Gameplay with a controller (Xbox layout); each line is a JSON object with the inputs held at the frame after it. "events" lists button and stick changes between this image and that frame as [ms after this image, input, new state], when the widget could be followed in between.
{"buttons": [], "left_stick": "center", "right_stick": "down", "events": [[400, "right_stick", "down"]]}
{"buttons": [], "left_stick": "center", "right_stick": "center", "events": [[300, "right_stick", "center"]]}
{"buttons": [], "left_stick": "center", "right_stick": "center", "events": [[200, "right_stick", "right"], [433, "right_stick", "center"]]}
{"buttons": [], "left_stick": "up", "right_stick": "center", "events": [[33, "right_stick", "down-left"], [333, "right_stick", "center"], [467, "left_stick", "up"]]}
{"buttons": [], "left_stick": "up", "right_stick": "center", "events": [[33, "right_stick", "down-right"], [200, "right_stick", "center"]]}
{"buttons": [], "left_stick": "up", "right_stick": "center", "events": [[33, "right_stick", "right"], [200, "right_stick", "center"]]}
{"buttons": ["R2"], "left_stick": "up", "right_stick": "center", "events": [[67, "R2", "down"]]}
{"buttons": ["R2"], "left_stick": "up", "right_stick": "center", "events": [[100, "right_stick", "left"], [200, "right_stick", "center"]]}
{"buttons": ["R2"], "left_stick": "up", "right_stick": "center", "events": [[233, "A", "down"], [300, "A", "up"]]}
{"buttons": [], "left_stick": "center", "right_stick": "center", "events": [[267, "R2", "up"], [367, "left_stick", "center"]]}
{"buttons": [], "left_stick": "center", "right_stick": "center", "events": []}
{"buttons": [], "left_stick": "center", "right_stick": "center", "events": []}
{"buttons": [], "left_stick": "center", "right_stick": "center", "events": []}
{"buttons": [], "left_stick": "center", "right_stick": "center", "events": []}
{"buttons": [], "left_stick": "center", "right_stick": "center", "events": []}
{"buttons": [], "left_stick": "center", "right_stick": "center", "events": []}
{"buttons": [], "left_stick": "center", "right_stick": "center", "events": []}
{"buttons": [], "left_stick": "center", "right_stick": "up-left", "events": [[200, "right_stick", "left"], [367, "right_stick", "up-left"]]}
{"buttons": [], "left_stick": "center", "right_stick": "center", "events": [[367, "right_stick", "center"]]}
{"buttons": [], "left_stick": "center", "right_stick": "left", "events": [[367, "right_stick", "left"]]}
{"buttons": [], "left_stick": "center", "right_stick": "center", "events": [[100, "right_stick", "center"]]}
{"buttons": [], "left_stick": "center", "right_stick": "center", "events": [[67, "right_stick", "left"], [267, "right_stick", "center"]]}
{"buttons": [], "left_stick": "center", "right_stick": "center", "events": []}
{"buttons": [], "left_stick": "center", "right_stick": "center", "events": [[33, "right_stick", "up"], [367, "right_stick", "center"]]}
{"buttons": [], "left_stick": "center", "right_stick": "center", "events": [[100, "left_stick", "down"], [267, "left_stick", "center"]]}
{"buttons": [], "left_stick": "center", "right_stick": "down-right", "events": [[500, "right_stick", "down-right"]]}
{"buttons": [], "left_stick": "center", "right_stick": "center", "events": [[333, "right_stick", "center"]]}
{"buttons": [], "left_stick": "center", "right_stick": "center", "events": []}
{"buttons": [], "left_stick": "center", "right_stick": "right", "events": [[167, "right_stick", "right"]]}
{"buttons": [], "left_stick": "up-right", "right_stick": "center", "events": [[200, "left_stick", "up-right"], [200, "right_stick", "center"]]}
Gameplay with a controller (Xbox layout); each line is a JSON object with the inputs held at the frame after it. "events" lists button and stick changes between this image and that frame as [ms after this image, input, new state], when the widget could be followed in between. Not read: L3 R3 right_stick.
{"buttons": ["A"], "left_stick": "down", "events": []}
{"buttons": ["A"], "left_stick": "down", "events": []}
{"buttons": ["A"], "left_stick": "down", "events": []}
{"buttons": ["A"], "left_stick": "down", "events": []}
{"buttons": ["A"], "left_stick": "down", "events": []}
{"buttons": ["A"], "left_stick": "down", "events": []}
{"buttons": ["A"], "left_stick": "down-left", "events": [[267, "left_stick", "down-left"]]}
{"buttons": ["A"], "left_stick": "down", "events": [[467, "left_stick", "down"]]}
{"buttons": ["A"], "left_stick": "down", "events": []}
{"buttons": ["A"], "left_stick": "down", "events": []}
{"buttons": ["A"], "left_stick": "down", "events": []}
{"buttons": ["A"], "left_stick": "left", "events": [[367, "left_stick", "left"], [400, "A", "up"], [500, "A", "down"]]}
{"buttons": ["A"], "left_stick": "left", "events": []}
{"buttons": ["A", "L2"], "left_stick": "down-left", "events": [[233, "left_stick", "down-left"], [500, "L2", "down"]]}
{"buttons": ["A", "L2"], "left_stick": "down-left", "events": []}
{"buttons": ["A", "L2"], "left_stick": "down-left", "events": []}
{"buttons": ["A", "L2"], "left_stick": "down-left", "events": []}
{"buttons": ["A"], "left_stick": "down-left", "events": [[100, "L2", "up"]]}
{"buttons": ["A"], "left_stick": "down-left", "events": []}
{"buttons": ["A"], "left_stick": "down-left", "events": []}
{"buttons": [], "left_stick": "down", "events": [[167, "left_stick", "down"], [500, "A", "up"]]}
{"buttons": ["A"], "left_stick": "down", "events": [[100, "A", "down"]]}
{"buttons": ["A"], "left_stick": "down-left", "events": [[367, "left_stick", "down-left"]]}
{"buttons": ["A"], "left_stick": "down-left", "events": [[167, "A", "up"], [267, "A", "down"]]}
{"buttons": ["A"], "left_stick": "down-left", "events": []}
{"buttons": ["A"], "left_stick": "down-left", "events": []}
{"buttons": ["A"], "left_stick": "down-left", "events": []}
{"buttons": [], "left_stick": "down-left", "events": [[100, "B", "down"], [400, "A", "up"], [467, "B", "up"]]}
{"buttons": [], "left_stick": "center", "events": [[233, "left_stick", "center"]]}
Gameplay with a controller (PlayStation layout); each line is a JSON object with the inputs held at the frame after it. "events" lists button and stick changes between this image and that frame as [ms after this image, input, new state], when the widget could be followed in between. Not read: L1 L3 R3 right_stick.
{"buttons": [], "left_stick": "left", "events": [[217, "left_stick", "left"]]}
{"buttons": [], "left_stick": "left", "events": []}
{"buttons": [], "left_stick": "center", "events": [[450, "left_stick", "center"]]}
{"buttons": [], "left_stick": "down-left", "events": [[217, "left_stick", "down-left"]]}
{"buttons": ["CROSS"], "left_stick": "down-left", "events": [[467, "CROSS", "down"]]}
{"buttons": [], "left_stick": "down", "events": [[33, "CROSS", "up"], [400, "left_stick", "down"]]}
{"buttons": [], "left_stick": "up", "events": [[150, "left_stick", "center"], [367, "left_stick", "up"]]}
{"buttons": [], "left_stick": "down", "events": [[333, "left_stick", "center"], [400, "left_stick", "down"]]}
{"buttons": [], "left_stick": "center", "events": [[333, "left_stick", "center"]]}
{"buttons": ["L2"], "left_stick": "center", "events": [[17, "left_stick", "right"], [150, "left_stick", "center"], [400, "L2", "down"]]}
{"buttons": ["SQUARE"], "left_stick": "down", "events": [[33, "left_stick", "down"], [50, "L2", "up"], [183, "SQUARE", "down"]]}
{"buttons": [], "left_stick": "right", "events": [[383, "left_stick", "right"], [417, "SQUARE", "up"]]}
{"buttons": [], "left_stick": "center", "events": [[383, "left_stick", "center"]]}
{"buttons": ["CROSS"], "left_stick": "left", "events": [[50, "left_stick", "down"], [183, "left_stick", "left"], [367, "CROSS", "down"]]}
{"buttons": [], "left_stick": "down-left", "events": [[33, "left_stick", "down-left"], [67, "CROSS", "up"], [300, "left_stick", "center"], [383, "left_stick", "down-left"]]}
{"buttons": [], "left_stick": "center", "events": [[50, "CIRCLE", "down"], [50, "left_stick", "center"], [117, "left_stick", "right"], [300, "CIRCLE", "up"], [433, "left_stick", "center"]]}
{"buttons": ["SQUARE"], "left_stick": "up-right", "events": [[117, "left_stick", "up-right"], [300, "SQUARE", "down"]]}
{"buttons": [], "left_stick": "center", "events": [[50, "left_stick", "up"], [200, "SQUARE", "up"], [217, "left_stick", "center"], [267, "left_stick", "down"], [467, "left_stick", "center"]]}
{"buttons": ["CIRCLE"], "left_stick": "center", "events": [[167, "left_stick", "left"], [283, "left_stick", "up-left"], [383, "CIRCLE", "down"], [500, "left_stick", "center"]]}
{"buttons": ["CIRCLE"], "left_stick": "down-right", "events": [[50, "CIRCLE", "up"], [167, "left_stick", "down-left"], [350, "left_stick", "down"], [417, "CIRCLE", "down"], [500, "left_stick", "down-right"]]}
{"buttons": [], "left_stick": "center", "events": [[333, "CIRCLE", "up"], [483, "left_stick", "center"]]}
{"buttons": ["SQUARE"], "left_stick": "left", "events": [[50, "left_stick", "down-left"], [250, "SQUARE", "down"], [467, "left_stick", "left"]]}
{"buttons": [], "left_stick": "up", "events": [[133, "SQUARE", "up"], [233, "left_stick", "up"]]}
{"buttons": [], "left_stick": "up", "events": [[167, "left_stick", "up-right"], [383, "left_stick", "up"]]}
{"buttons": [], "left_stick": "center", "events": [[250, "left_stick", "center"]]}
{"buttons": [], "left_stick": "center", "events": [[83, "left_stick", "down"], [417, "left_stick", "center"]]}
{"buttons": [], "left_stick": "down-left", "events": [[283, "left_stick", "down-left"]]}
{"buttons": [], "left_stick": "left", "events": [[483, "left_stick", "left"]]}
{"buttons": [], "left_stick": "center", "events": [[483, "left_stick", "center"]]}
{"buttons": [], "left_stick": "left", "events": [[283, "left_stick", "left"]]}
---+---
- Exercise requirements
Within the entries above, count the lines that include "inputs". The answer is that number alone.

- Task response
3